Verro’s initiation is easy to explain from the Corleone
cosca
’s point of view. Men of honour never set themselves square against change—their aim is to steer it in the direction they want—and in 1892–3 the situation was highly unpredictable. The Fasci could end up turning the peasants into a new force in the Sicilian countryside, changing the way land was owned and worked; or they could fail and be sucked back into clannish local politics. The
gabelloti
affiliated to the mafia were unsure whether to oppose the Fasci or use them to get better lease terms out of the landlords. By approaching the Fasci leaders, the mafia was trying to make sure that it would be able to maintain its influence whatever the future held.
The mafia has a serenely unscrupulous attitude to political ideologies. It has no guiding political ideas, only tactics. Opportunism is its masthead value. For that reason, no social or political movement, of whatever colour, is born immune to mafia influence. The mafia’s unscrupulousness even extends to its own traditions. The initiation is not quite as hallowed a rite as is often believed, even by many mafiosi. If it is cheaper, less risky, and more effective to offer someone membership than it is to buy or bully them, then senior bosses will run through the necessary ritual performance.
As a result, the Fasci had to take constant care to avoid mafia infiltration. Some local groups even had it in their statutes that known mafiosi were barred from membership. Not the least reason for this is that elements in government would have been very happy to have a pretext to suppress the peasant organizations on the grounds that they were merely criminal gangs. As it turned out, a government investigation showed that the Fasci had largely been successful in keeping their ranks free of wrongdoers.
Yet in some places like Corleone the relationship between the Fasci leadership and the mafia had a fearsome intimacy to it. The peasant chiefs and the mafia bosses were competing in the same political marketplace for hearts and minds. The peasants wanted to force a better deal, and some of them were happy to take it from whoever looked most likely to deliver it, be they mafiosi or socialists.

■ RECORD EXTRACTS:
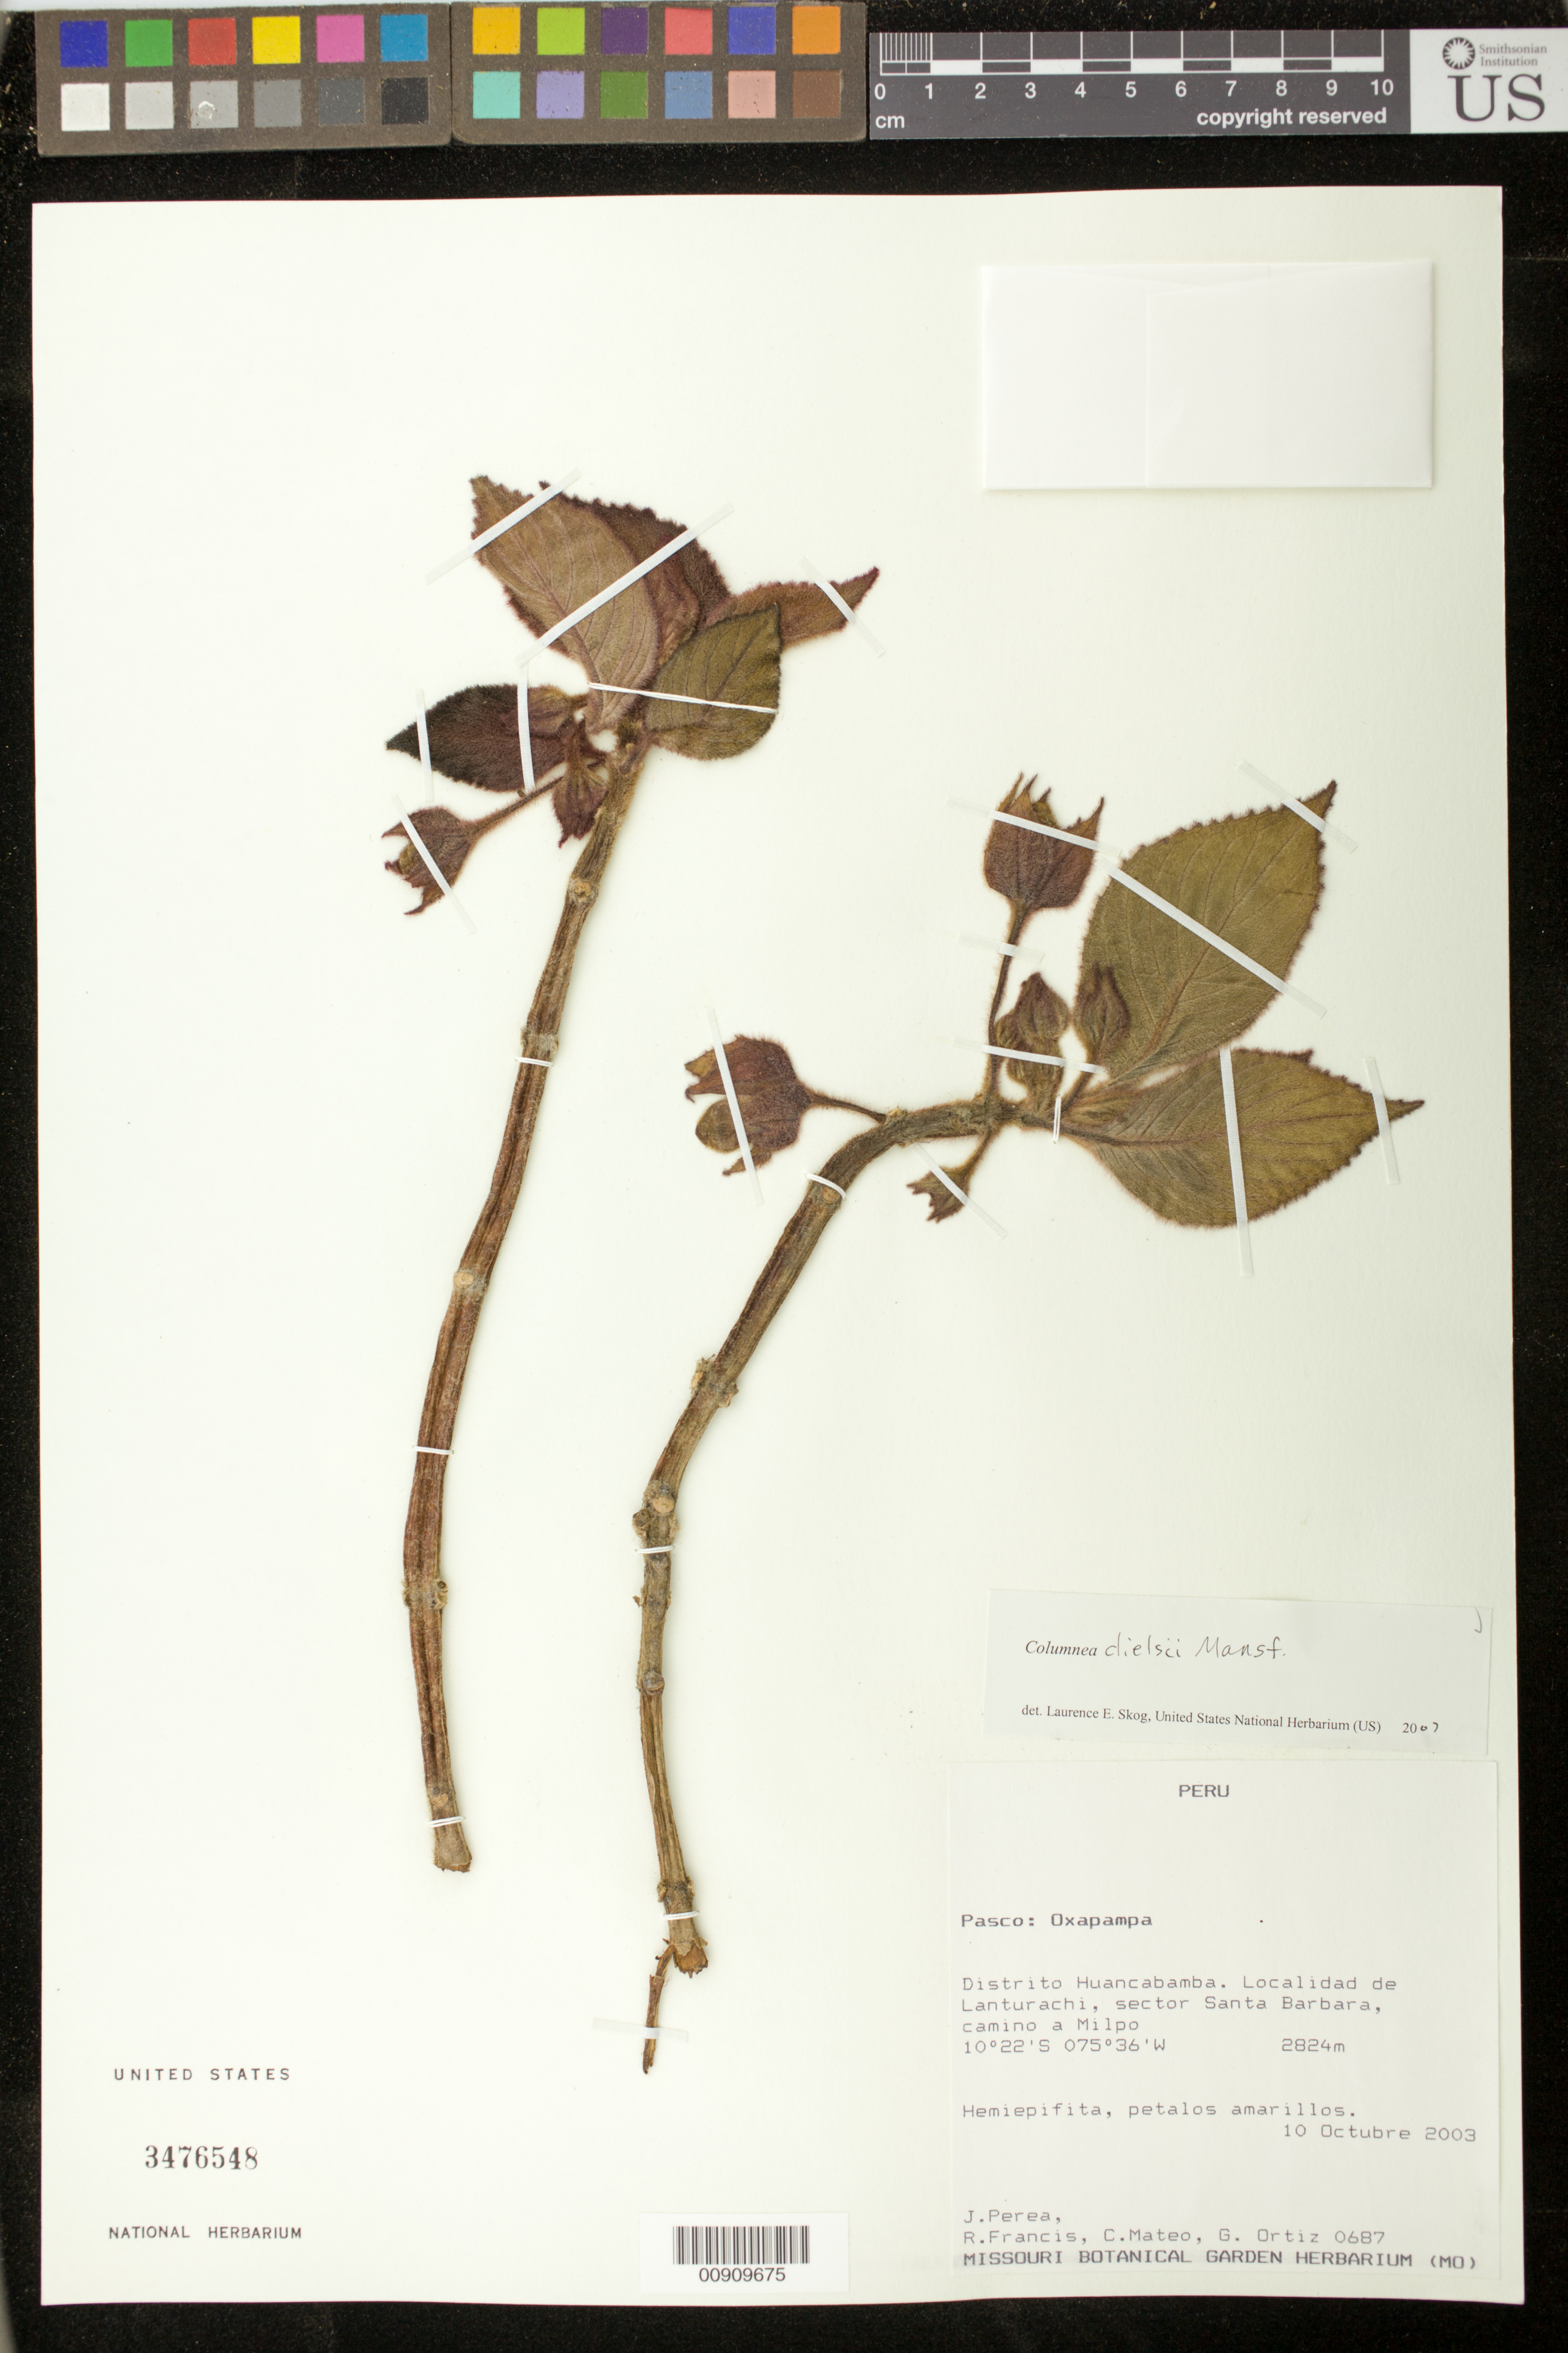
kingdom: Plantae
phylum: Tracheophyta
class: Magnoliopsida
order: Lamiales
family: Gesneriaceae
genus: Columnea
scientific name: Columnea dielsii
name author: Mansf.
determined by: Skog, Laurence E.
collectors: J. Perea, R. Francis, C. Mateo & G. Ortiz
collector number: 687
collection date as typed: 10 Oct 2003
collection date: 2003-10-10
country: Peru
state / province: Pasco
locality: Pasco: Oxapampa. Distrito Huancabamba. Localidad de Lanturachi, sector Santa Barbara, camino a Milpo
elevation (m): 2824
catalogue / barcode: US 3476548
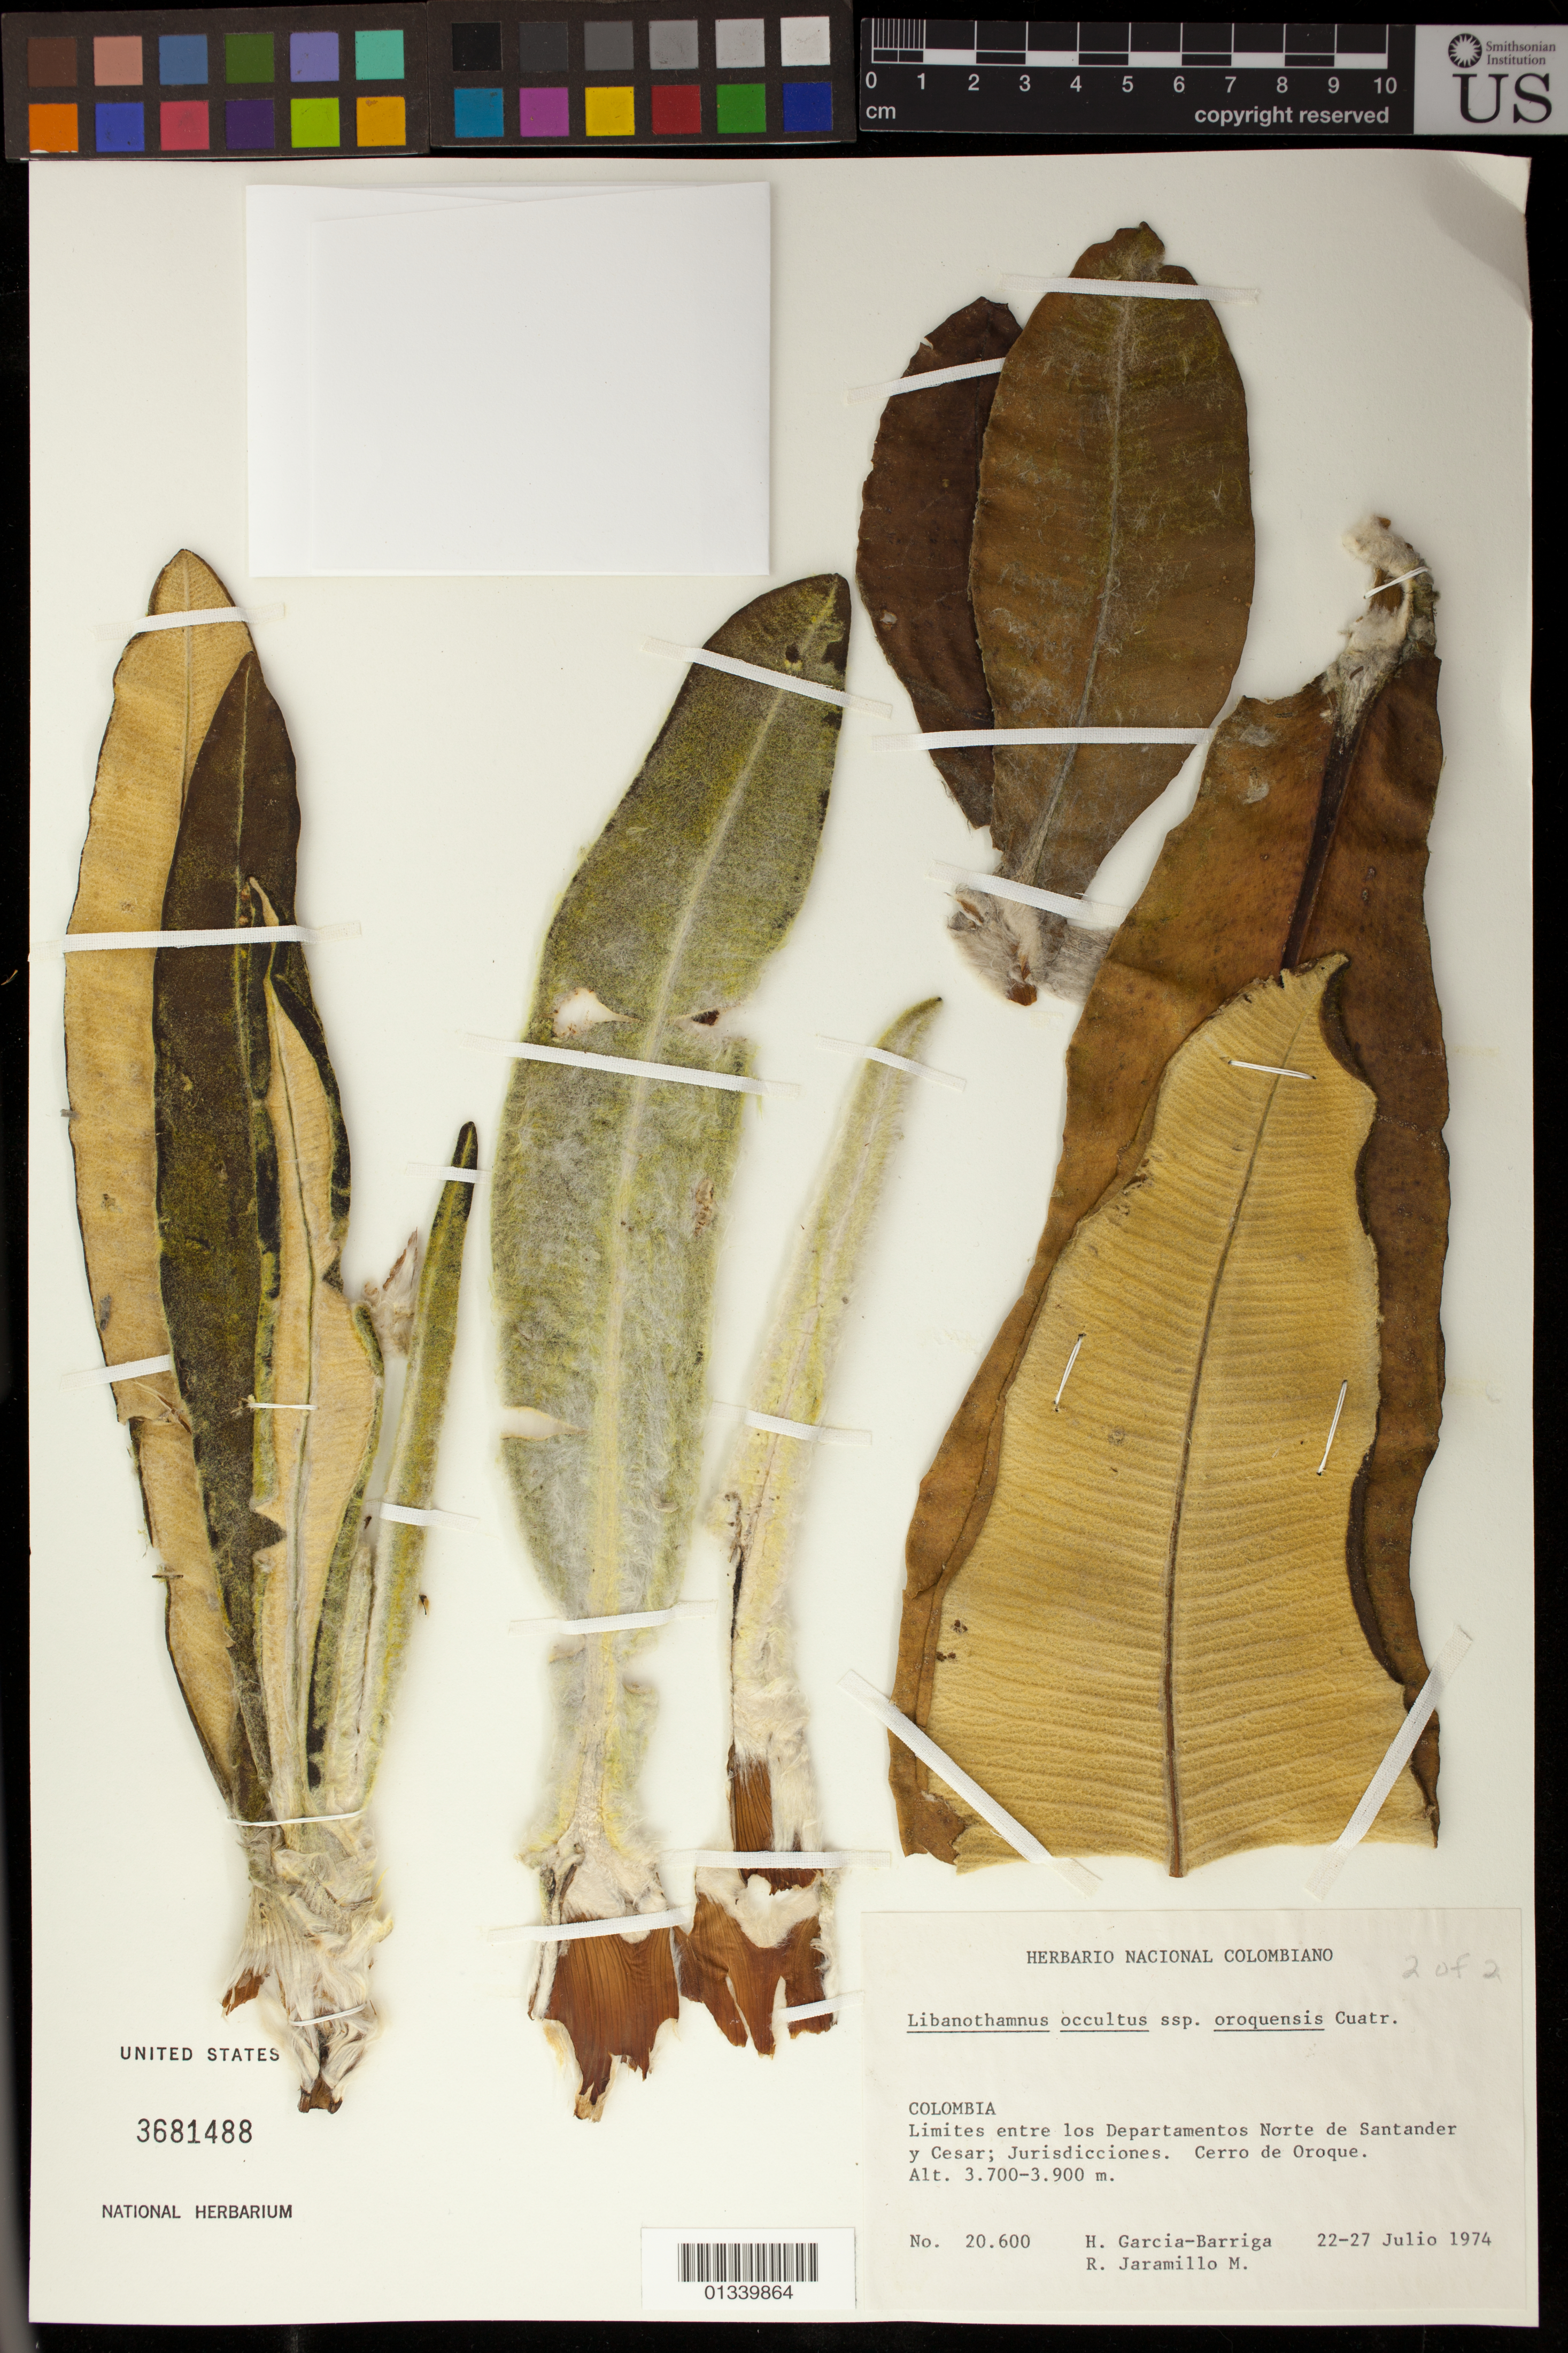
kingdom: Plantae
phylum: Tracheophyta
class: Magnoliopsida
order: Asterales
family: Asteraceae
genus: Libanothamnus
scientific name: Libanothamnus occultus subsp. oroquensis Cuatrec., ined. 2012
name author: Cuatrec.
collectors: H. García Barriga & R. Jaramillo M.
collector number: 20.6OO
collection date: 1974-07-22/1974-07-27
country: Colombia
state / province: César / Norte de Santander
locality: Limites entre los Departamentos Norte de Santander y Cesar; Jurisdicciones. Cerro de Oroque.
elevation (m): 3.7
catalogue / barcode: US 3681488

■ WHAT TO DO:
1: Summarize the passage on the mafia and the Sicilian Fasci in two sentences.
2: Pick up the passage on the mafia and the Sicilian Fasci after its final sentence and continue it.
The records were taken from a separate source.

■ OUTPUTS FOR THE TASKS:
1: Because the Fasci's future was uncertain in 1892–3, the Corleone mafia approached their leaders to keep its influence whatever happened, showing an opportunism that ignores political ideologies and even its own initiation traditions. The Fasci largely succeeded in keeping mafiosi out of their ranks, yet in places like Corleone their leaders and the mafia bosses competed closely for peasants who would take a better deal from whoever could deliver it.

2:
* * *
Bernardino Verro’s side of the story of his initiation into the Fratuzzi would only come out after his death. The train of events was set in motion during the winter of 1892–3. At this time a low-level campaign of intimidation and provocation against the Fasci was under way. Activists were beaten up and haystacks were burned down so that the socialists could be blamed, thus increasing the chances of a military crackdown. There was police harassment and the Fasci leaders were being arrested on trumped-up charges. Some peasants were also responding to the landowners’ intransigence with vandalism. Verro and the other Fasci leaders knew that there were politicians in Rome who were looking for a chance to send the troops into Sicily. Many Fasci leaders believed that a violent confrontation with the state was inevitable, sooner or later. Voices within the movement were airing the possibility of an armed socialist insurrection to pre-empt the repression.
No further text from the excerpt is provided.